:: Records for the task ::

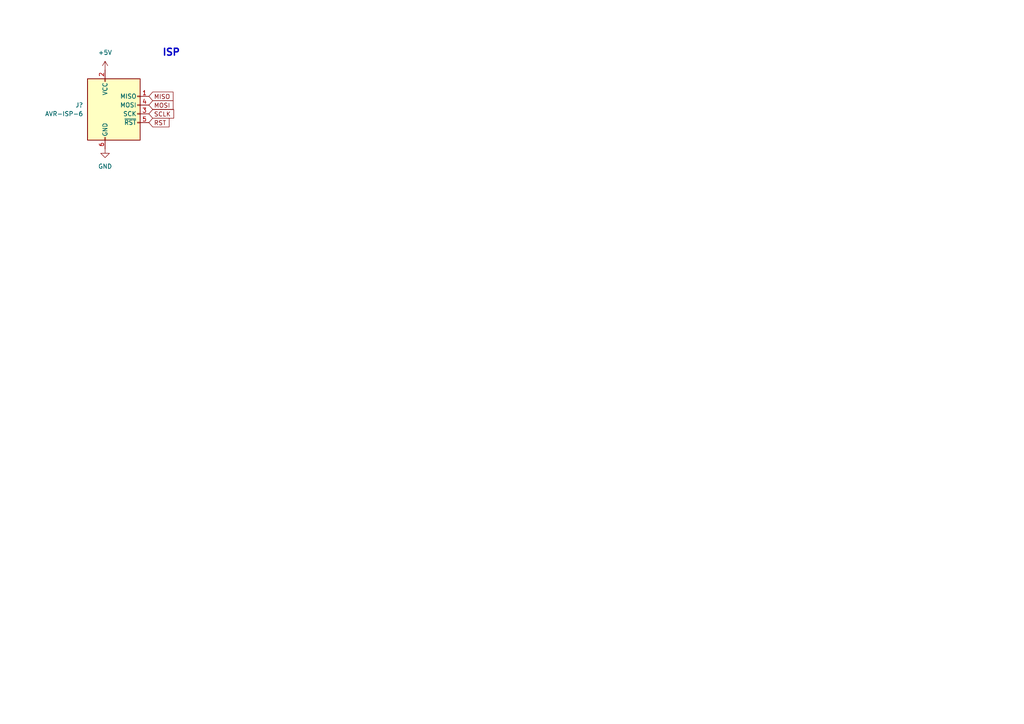
<source format=kicad_sch>
(kicad_sch (version 20211123) (generator eeschema)

  (uuid 92d94589-8eaf-4c5c-b743-de38d5812ad6)

  (paper "A4")

  


  (text "ISP" (at 46.99 16.51 0)
    (effects (font (size 2 2) (thickness 0.4) bold) (justify left bottom))
    (uuid dab607fe-cc99-49de-ba05-292bd8b9fd26)
  )

  (global_label "RST" (shape input) (at 43.18 35.56 0) (fields_autoplaced)
    (effects (font (size 1.27 1.27)) (justify left))
    (uuid 06d49619-d16c-4e1c-9d17-4f83dee73ca6)
    (property "Intersheet References" "${INTERSHEET_REFS}" (id 0) (at 49.0402 35.4806 0)
      (effects (font (size 1.27 1.27)) (justify left))
    )
  )
  (global_label "MISO" (shape input) (at 43.18 27.94 0) (fields_autoplaced)
    (effects (font (size 1.27 1.27)) (justify left))
    (uuid 568303df-a020-4994-8eaf-629160cec621)
    (property "Intersheet References" "${INTERSHEET_REFS}" (id 0) (at 50.1893 27.8606 0)
      (effects (font (size 1.27 1.27)) (justify left))
    )
  )
  (global_label "SCLK" (shape input) (at 43.18 33.02 0) (fields_autoplaced)
    (effects (font (size 1.27 1.27)) (justify left))
    (uuid c272b834-4f0c-49c5-982c-b7a759d482f2)
    (property "Intersheet References" "${INTERSHEET_REFS}" (id 0) (at 50.3707 32.9406 0)
      (effects (font (size 1.27 1.27)) (justify left))
    )
  )
  (global_label "MOSI" (shape input) (at 43.18 30.48 0) (fields_autoplaced)
    (effects (font (size 1.27 1.27)) (justify left))
    (uuid c796364d-a636-4032-a660-9d94a53c4652)
    (property "Intersheet References" "${INTERSHEET_REFS}" (id 0) (at 50.1893 30.4006 0)
      (effects (font (size 1.27 1.27)) (justify left))
    )
  )

  (symbol (lib_id "power:+5V") (at 30.48 20.32 0) (unit 1)
    (in_bom yes) (on_board yes) (fields_autoplaced)
    (uuid 3c8d3a3f-2cd8-4985-a547-778aa73b6e60)
    (property "Reference" "#PWR?" (id 0) (at 30.48 24.13 0)
      (effects (font (size 1.27 1.27)) hide)
    )
    (property "Value" "+5V" (id 1) (at 30.48 15.24 0))
    (property "Footprint" "" (id 2) (at 30.48 20.32 0)
      (effects (font (size 1.27 1.27)) hide)
    )
    (property "Datasheet" "" (id 3) (at 30.48 20.32 0)
      (effects (font (size 1.27 1.27)) hide)
    )
    (pin "1" (uuid dc14abc3-2dd4-4088-93ad-a06a853b5de9))
  )

  (symbol (lib_id "power:GND") (at 30.48 43.18 0) (unit 1)
    (in_bom yes) (on_board yes) (fields_autoplaced)
    (uuid 9b3380fc-5b7d-4929-978f-2590326fa175)
    (property "Reference" "#PWR?" (id 0) (at 30.48 49.53 0)
      (effects (font (size 1.27 1.27)) hide)
    )
    (property "Value" "GND" (id 1) (at 30.48 48.26 0))
    (property "Footprint" "" (id 2) (at 30.48 43.18 0)
      (effects (font (size 1.27 1.27)) hide)
    )
    (property "Datasheet" "" (id 3) (at 30.48 43.18 0)
      (effects (font (size 1.27 1.27)) hide)
    )
    (pin "1" (uuid 9173e27b-cb1f-4f3f-b044-5bdda952cc97))
  )

  (symbol (lib_id "Connector:AVR-ISP-6") (at 33.02 33.02 0) (unit 1)
    (in_bom yes) (on_board yes) (fields_autoplaced)
    (uuid b337f39f-28c5-4a98-9171-fdb2cd694886)
    (property "Reference" "J?" (id 0) (at 24.13 30.4799 0)
      (effects (font (size 1.27 1.27)) (justify right))
    )
    (property "Value" "AVR-ISP-6" (id 1) (at 24.13 33.0199 0)
      (effects (font (size 1.27 1.27)) (justify right))
    )
    (property "Footprint" "" (id 2) (at 26.67 31.75 90)
      (effects (font (size 1.27 1.27)) hide)
    )
    (property "Datasheet" " ~" (id 3) (at 0.635 46.99 0)
      (effects (font (size 1.27 1.27)) hide)
    )
    (pin "1" (uuid 7cbcc38a-f489-4261-a420-72a90e266171))
    (pin "2" (uuid 265e6179-53b5-49da-a7b3-b53e38d20041))
    (pin "3" (uuid d42fb357-9c1e-441b-9a44-3c20b698878d))
    (pin "4" (uuid d47e59d1-6fa9-418c-b9e6-3f3c7769bff1))
    (pin "5" (uuid b773d6dd-abf5-4676-a584-85b6692c06e4))
    (pin "6" (uuid 46533f2f-9560-4f16-b164-a972dbd3ebab))
  )
)

</source>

:::

### Problem details
Of the lines above, retype only those from the line containing "30.48 0) (fields_autoplaced)" through the line containing "30.48 15.24 0))", including both, exactly.

### Response box
  (global_label "MOSI" (shape input) (at 43.18 30.48 0) (fields_autoplaced)
    (effects (font (size 1.27 1.27)) (justify left))
    (uuid c796364d-a636-4032-a660-9d94a53c4652)
    (property "Intersheet References" "${INTERSHEET_REFS}" (id 0) (at 50.1893 30.4006 0)
      (effects (font (size 1.27 1.27)) (justify left))
    )
  )

  (symbol (lib_id "power:+5V") (at 30.48 20.32 0) (unit 1)
    (in_bom yes) (on_board yes) (fields_autoplaced)
    (uuid 3c8d3a3f-2cd8-4985-a547-778aa73b6e60)
    (property "Reference" "#PWR?" (id 0) (at 30.48 24.13 0)
      (effects (font (size 1.27 1.27)) hide)
    )
    (property "Value" "+5V" (id 1) (at 30.48 15.24 0))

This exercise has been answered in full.